We have relatively a light week ahead. Starting with central banks, the RBNZ meeting would be held Thursday. It is widely anticipated that the OCR would stay unchanged at 1.75%. We expect policymakers also to maintain a neutral stance on the monetary policy outlook and forecast inflation to remain below target. RBA would release the minutes for its March meeting on Tuesday while BOJ would release the minutes for the January meeting on Wednesday. For the Fed, Chair Yellen, and presidents Dudley, George, Mester, Kashkari, Kaplan and Bullard would be delivering speeches later in the week. BoE Deputy Governor Broadbent would be speaking on Thursday.
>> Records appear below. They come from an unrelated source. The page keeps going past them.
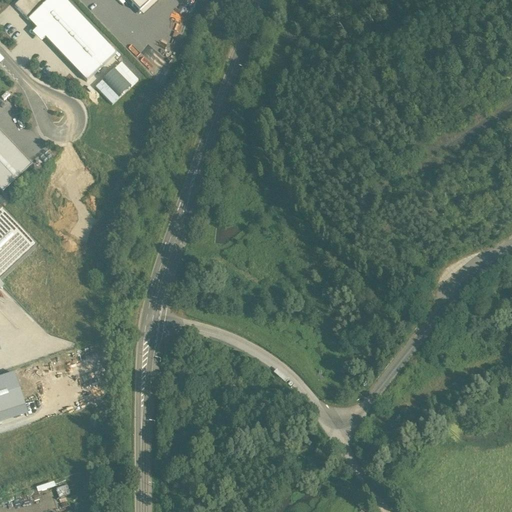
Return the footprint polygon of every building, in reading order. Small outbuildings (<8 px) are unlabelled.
[(28,22),(50,0),(24,0),(15,9),(28,22)] [(61,0),(50,0),(28,22),(37,31),(34,34),(42,43),(45,40),(87,83),(115,56),(61,0)] [(122,0),(139,17),(157,0),(122,0)] [(309,64),(297,64),(297,76),(310,76),(309,64)] [(120,66),(114,72),(130,90),(137,83),(120,66)] [(95,90),(112,107),(118,101),(102,84),(95,90)] [(0,193),(2,196),(31,169),(0,136),(0,193)] [(106,194),(98,218),(80,272),(109,282),(130,214),(114,197),(106,194)] [(0,217),(0,284),(36,251),(2,215),(0,217)] [(0,417),(24,410),(13,377),(0,380),(0,417)]
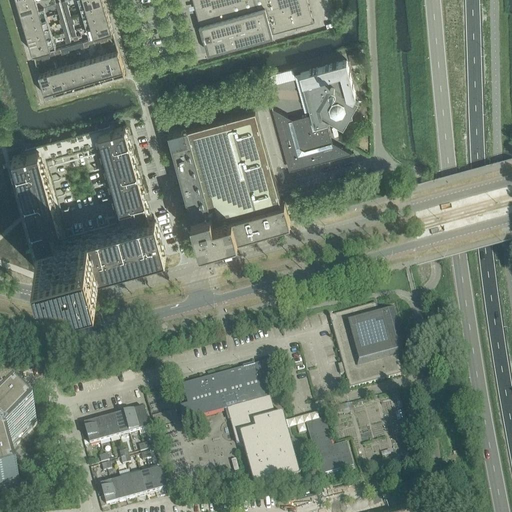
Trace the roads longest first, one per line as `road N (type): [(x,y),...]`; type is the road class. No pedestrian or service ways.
road 1 (primary): [(432,0),(467,325),(501,511)]
road 2 (primary): [(511,433),(484,254),(471,0)]
road 3 (residential): [(423,377),(301,407),(279,343),(58,406)]
road 4 (tertiary): [(511,182),(191,270)]
road 5 (tertiary): [(201,304),(511,218)]
road 6 (residential): [(154,122),(256,94),(289,189),(371,163)]
road 7 (tertiary): [(0,325),(97,333),(201,304)]
road 8 (tertiary): [(191,270),(77,299),(2,288)]
road 9 (residential): [(191,270),(154,122)]
road 10 (residential): [(295,511),(437,475)]
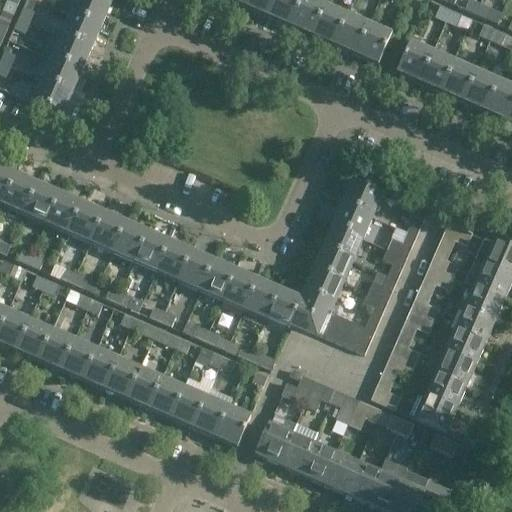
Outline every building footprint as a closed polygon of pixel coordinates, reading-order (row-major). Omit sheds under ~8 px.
[(100,31),(110,9),(88,0),(77,0),(70,18),(100,31)] [(88,0),(110,9),(113,0),(88,0)] [(245,10),(249,0),(223,0),(223,1),(245,10)] [(267,20),(275,0),(249,0),(245,10),(267,20)] [(289,30),(301,0),(275,0),(267,20),(289,30)] [(311,39),(324,9),(303,0),(301,0),(289,30),(311,39)] [(475,18),(479,7),(462,0),(456,0),(453,8),(475,18)] [(490,12),(479,7),(475,18),(486,23),(490,12)] [(333,49),(346,19),(324,9),(311,39),(333,49)] [(446,25),(450,14),(439,9),(435,20),(446,25)] [(34,15),(23,10),(18,21),(29,26),(34,15)] [(472,23),(450,14),(446,25),(456,29),(456,30),(467,35),(472,23)] [(90,53),(100,31),(70,18),(60,40),(90,53)] [(355,58),(368,28),(346,19),(333,49),(355,58)] [(24,37),(29,26),(18,21),(13,32),(24,37)] [(390,38),(368,28),(355,58),(377,68),(377,69),(391,37),(390,37),(390,38)] [(489,44),(494,33),(483,28),(478,39),(489,44)] [(511,51),(511,40),(505,38),(494,33),(489,44),(511,53),(511,51)] [(81,75),(90,53),(60,40),(51,62),(81,75)] [(418,86),(432,56),(410,47),(410,46),(409,45),(395,77),(396,77),(397,77),(418,86)] [(15,59),(4,54),(0,63),(0,65),(10,70),(15,59)] [(440,96),(453,66),(432,56),(418,86),(440,96)] [(71,97),(81,75),(51,62),(41,84),(71,97)] [(0,78),(5,81),(10,70),(0,65),(0,78)] [(462,105),(475,75),(453,66),(440,96),(462,105)] [(484,115),(497,85),(475,75),(462,105),(484,115)] [(62,119),(71,97),(41,84),(32,105),(31,105),(31,106),(62,120),(63,119),(62,119)] [(506,124),(511,111),(511,91),(497,85),(484,115),(506,124)] [(14,178),(0,171),(0,207),(1,208),(14,178)] [(23,218),(36,188),(14,178),(1,208),(23,218)] [(351,186),(342,207),(372,220),(381,199),(382,200),(383,198),(351,184),(351,185),(351,186)] [(45,227),(58,197),(36,188),(23,218),(45,227)] [(67,237),(80,207),(58,197),(45,227),(67,237)] [(89,246),(102,216),(80,207),(67,237),(89,246)] [(362,242),(372,220),(342,207),(332,229),(362,242)] [(411,225),(406,236),(416,240),(421,228),(421,227),(425,219),(426,217),(406,209),(401,221),(411,225)] [(111,256),(124,226),(102,216),(89,246),(111,256)] [(133,266),(146,236),(124,226),(111,256),(133,266)] [(472,237),(448,227),(447,229),(448,230),(444,238),(443,238),(438,250),(450,255),(455,244),(466,249),(472,237)] [(352,264),(362,242),(332,229),(323,251),(352,264)] [(155,275),(168,245),(146,236),(133,266),(155,275)] [(410,252),(416,240),(406,236),(401,247),(391,242),(386,253),(406,262),(407,261),(406,261),(410,252)] [(493,246),(483,269),(511,281),(511,254),(511,250),(499,245),(499,244),(498,244),(496,248),(493,246)] [(177,285),(190,255),(168,245),(155,275),(177,285)] [(447,263),(450,255),(438,250),(433,261),(434,262),(430,270),(429,270),(429,271),(452,282),(458,268),(447,263)] [(343,286),(352,264),(323,251),(313,273),(343,286)] [(28,268),(33,258),(21,253),(16,263),(28,268)] [(406,262),(386,253),(382,264),(391,269),(387,279),(397,283),(402,272),(405,263),(406,263),(406,262)] [(199,294),(212,264),(190,255),(177,285),(199,294)] [(43,263),(33,258),(28,268),(39,273),(43,263)] [(0,275),(9,280),(14,270),(14,269),(3,264),(1,268),(2,268),(0,272),(0,275)] [(221,304),(234,274),(212,264),(199,294),(221,304)] [(511,284),(511,281),(483,269),(474,265),(464,287),(473,291),(503,304),(511,284)] [(14,269),(14,270),(9,280),(21,285),(26,274),(14,269)] [(452,282),(429,271),(428,273),(429,273),(425,282),(424,282),(419,294),(430,299),(435,288),(447,293),(452,282)] [(72,288),(77,277),(66,272),(61,283),(72,288)] [(333,308),(343,286),(313,273),(303,295),(333,308)] [(243,314),(256,284),(234,274),(221,304),(243,314)] [(98,287),(77,277),(72,288),(94,298),(98,287)] [(43,294),(48,283),(37,279),(32,290),(43,294)] [(391,296),(397,283),(387,279),(382,290),(372,286),(367,297),(387,306),(387,305),(387,304),(391,296)] [(54,299),(58,289),(59,288),(48,283),(43,294),(54,299)] [(265,323),(278,293),(256,284),(243,314),(265,323)] [(493,327),(497,319),(503,304),(473,291),(463,314),(493,327)] [(116,307),(121,296),(109,292),(105,302),(116,307)] [(290,326),(300,303),(278,293),(265,323),(287,333),(287,334),(288,334),(291,327),(290,326)] [(426,308),(430,299),(419,294),(414,305),(415,306),(411,314),(410,314),(409,315),(433,326),(438,314),(426,308)] [(329,316),(333,308),(303,295),(300,303),(290,326),(291,327),(322,340),(331,317),(329,316)] [(143,306),(121,296),(116,307),(138,317),(143,306)] [(386,307),(387,306),(367,297),(362,308),(372,312),(364,331),(374,336),(383,315),(382,315),(386,307)] [(87,313),(92,303),(81,298),(76,309),(87,313)] [(98,318),(102,308),(102,307),(92,303),(87,313),(98,318)] [(160,326),(165,316),(154,311),(149,321),(160,326)] [(484,348),(493,327),(463,314),(454,335),(484,348)] [(0,347),(16,355),(29,325),(7,315),(0,332),(0,347)] [(433,326),(409,315),(409,317),(410,317),(406,326),(405,326),(399,339),(411,344),(416,332),(428,337),(433,326)] [(175,320),(165,316),(160,326),(171,331),(175,320)] [(131,333),(136,322),(125,317),(120,328),(131,333)] [(332,344),(342,322),(331,317),(322,340),(332,344)] [(142,337),(146,327),(136,322),(131,333),(142,337)] [(343,349),(353,326),(342,322),(332,344),(343,349)] [(38,364),(51,334),(29,325),(16,355),(38,364)] [(204,345),(208,335),(186,325),(182,336),(204,345)] [(353,354),(363,331),(353,326),(343,349),(353,354)] [(364,358),(374,336),(364,331),(363,331),(353,354),(364,358)] [(60,374),(73,344),(51,334),(38,364),(60,374)] [(219,339),(208,335),(204,345),(215,350),(219,339)] [(474,372),(484,348),(454,335),(444,358),(474,372)] [(175,352),(179,341),(168,336),(164,347),(175,352)] [(407,352),(411,344),(399,339),(395,349),(395,350),(391,358),(390,359),(413,370),(419,357),(407,352)] [(186,356),(190,346),(179,341),(175,352),(186,356)] [(82,384),(95,354),(73,344),(60,374),(82,384)] [(248,364),(253,354),(241,349),(237,360),(248,364)] [(104,393),(117,363),(95,354),(82,384),(104,393)] [(275,364),(253,354),(248,364),(270,374),(275,364)] [(219,371),(223,360),(212,356),(208,366),(219,371)] [(465,392),(474,372),(444,358),(435,379),(465,392)] [(413,370),(390,359),(389,361),(390,361),(386,370),(386,369),(380,382),(392,388),(397,376),(408,381),(413,370)] [(230,376),(234,365),(223,360),(219,371),(230,376)] [(126,403),(139,373),(117,363),(104,393),(126,403)] [(148,412),(161,382),(139,373),(126,403),(148,412)] [(300,377),(293,374),(290,380),(297,383),(300,377)] [(252,385),(263,390),(267,380),(256,375),(252,385)] [(455,415),(465,392),(435,379),(424,402),(455,415)] [(304,409),(314,385),(313,385),(312,386),(303,382),(304,381),(301,380),(296,391),(286,387),(281,399),(304,409)] [(170,422),(183,392),(161,382),(148,412),(170,422)] [(388,396),(392,388),(380,382),(375,393),(376,393),(372,402),(371,402),(371,404),(394,414),(399,401),(388,396)] [(330,406),(335,395),(323,389),(323,390),(314,386),(315,386),(314,385),(304,409),(315,414),(320,402),(330,406)] [(192,432),(205,402),(183,392),(170,422),(192,432)] [(347,428),(358,405),(356,404),(356,405),(347,401),(347,400),(335,395),(330,406),(341,411),(335,423),(347,428)] [(445,436),(455,415),(424,402),(417,399),(408,420),(445,436)] [(214,441),(227,411),(205,402),(192,432),(214,441)] [(359,405),(358,405),(347,428),(360,433),(365,421),(375,426),(380,414),(368,409),(367,410),(359,406),(359,405)] [(249,421),(227,411),(214,441),(236,451),(236,452),(250,420),(249,420),(249,421)] [(397,436),(402,424),(391,419),(386,431),(397,436)] [(413,429),(402,424),(397,436),(408,440),(413,429)] [(299,478),(313,448),(318,437),(296,427),(291,439),(277,469),(299,478)] [(277,469),(291,439),(268,429),(255,459),(256,459),(254,463),(262,466),(263,463),(277,469)] [(441,455),(446,443),(434,438),(429,450),(441,455)] [(456,448),(446,443),(441,455),(451,460),(456,448)] [(322,488),(335,458),(313,448),(299,478),(322,488)] [(344,498),(357,468),(335,458),(322,488),(344,498)] [(366,508),(379,478),(357,468),(344,498),(366,508)] [(376,511),(388,511),(400,486),(379,478),(366,508),(376,511)] [(415,511),(422,496),(400,486),(388,511),(415,511)] [(445,506),(422,496),(415,511),(447,511),(443,510),(445,506)]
On the dataflow, US release the January FHFA House Price Index and February existing home sales on Wednesday, followed by the February new home sales and the weekly jobless claims on Thursday. Friday comes the durable goods report for February. This is probably the most closely-watched indicator in the US this week. Headline orders probably grew +1.2% m/m, down from +2% in January. Excluding transportation, durable goods orders might have gained +0.7% m/m, compared with the flat reading in January. In the Eurozone, Markit's flash PMI readings would be due Friday. Ahead of it come Germany's Gfk consumer confidence survey and the French INSEE business confidence survey for March. In the UK, headline inflation, due Tuesday, probably rose to +2.1% y/y in February, from +1.8% a month ago. Core inflation might have also improved t +1.7% y/y, from +1.6% in January.
Commitments of Traders:
With the exception of natural gas, speculators were bearish over the energy complex in the week ended March 17. Net LENGTH for crude oil futures slumped -74 725 contracts from a week ago to 433 800. Net LENGTH of heating oil plunged -6 015 contracts to 31 331 while net LENGTH for gasoline decreased -3 852 contracts to 54 483. Net SHORT for natural gas contracted -18 656 contracts to 36 497 for the week.
Speculators were bearish over the precious metal complex last week. Net LENGTH for gold rose declined -27 647 contract to 106 038, while that for silver futures plummeted -10 575 contracts to 82 878. For PGMs, net LENGTH for platinum sank -8 452 contracts to 30 175 while that for palladium dropped -458 contracts to 16 578.